▸ **WHAT THE TASK REQUIRES**
Repeat every line of the entries below exactly as each one appears, keeping the original order.

▸ **RECORDS FOR THE EXERCISE**
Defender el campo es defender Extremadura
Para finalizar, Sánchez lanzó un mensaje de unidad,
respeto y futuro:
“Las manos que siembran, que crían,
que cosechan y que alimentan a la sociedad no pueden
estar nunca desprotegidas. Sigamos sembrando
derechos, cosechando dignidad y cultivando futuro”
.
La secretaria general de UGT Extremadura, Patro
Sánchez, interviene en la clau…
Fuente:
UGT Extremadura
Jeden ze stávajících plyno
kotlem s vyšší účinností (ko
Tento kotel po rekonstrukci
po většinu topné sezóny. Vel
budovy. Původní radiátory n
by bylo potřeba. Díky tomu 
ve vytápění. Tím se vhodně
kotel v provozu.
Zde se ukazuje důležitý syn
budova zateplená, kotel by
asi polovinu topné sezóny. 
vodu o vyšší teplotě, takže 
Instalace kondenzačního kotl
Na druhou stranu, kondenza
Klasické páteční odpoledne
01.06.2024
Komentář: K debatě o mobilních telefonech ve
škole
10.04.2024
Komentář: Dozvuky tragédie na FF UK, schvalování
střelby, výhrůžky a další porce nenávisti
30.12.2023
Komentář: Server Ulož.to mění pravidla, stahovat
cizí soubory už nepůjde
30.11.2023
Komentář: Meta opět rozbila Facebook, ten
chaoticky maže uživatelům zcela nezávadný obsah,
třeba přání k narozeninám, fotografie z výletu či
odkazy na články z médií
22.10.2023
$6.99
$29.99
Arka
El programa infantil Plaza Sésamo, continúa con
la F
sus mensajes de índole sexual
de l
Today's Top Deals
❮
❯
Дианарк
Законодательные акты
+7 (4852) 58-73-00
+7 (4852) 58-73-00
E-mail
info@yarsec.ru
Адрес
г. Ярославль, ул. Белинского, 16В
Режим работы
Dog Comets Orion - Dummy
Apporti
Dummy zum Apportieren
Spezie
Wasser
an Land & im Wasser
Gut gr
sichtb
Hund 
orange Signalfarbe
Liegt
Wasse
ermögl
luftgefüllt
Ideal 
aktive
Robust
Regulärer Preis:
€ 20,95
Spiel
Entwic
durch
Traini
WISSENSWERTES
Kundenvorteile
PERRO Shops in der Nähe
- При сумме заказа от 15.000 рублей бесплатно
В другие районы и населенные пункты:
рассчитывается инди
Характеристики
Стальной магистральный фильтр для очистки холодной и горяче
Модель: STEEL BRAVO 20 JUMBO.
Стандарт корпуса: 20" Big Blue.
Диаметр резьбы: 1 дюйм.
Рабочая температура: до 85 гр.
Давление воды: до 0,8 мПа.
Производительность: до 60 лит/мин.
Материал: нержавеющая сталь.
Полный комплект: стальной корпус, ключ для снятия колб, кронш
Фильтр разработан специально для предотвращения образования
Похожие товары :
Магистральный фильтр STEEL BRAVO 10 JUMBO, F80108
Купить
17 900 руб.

▸ **EXERCISE RESPONSE**
Defender el campo es defender Extremadura
Para finalizar, Sánchez lanzó un mensaje de unidad,
respeto y futuro:
“Las manos que siembran, que crían,
que cosechan y que alimentan a la sociedad no pueden
estar nunca desprotegidas. Sigamos sembrando
derechos, cosechando dignidad y cultivando futuro”
.
La secretaria general de UGT Extremadura, Patro
Sánchez, interviene en la clau…
Fuente:
UGT Extremadura
Jeden ze stávajících plyno
kotlem s vyšší účinností (ko
Tento kotel po rekonstrukci
po většinu topné sezóny. Vel
budovy. Původní radiátory n
by bylo potřeba. Díky tomu 
ve vytápění. Tím se vhodně
kotel v provozu.
Zde se ukazuje důležitý syn
budova zateplená, kotel by
asi polovinu topné sezóny. 
vodu o vyšší teplotě, takže 
Instalace kondenzačního kotl
Na druhou stranu, kondenza
Klasické páteční odpoledne
01.06.2024
Komentář: K debatě o mobilních telefonech ve
škole
10.04.2024
Komentář: Dozvuky tragédie na FF UK, schvalování
střelby, výhrůžky a další porce nenávisti
30.12.2023
Komentář: Server Ulož.to mění pravidla, stahovat
cizí soubory už nepůjde
30.11.2023
Komentář: Meta opět rozbila Facebook, ten
chaoticky maže uživatelům zcela nezávadný obsah,
třeba přání k narozeninám, fotografie z výletu či
odkazy na články z médií
22.10.2023
$6.99
$29.99
Arka
El programa infantil Plaza Sésamo, continúa con
la F
sus mensajes de índole sexual
de l
Today's Top Deals
❮
❯
Дианарк
Законодательные акты
+7 (4852) 58-73-00
+7 (4852) 58-73-00
E-mail
info@yarsec.ru
Адрес
г. Ярославль, ул. Белинского, 16В
Режим работы
Dog Comets Orion - Dummy
Apporti
Dummy zum Apportieren
Spezie
Wasser
an Land & im Wasser
Gut gr
sichtb
Hund 
orange Signalfarbe
Liegt
Wasse
ermögl
luftgefüllt
Ideal 
aktive
Robust
Regulärer Preis:
€ 20,95
Spiel
Entwic
durch
Traini
WISSENSWERTES
Kundenvorteile
PERRO Shops in der Nähe
- При сумме заказа от 15.000 рублей бесплатно
В другие районы и населенные пункты:
рассчитывается инди
Характеристики
Стальной магистральный фильтр для очистки холодной и горяче
Модель: STEEL BRAVO 20 JUMBO.
Стандарт корпуса: 20" Big Blue.
Диаметр резьбы: 1 дюйм.
Рабочая температура: до 85 гр.
Давление воды: до 0,8 мПа.
Производительность: до 60 лит/мин.
Материал: нержавеющая сталь.
Полный комплект: стальной корпус, ключ для снятия колб, кронш
Фильтр разработан специально для предотвращения образования
Похожие товары :
Магистральный фильтр STEEL BRAVO 10 JUMBO, F80108
Купить
17 900 руб.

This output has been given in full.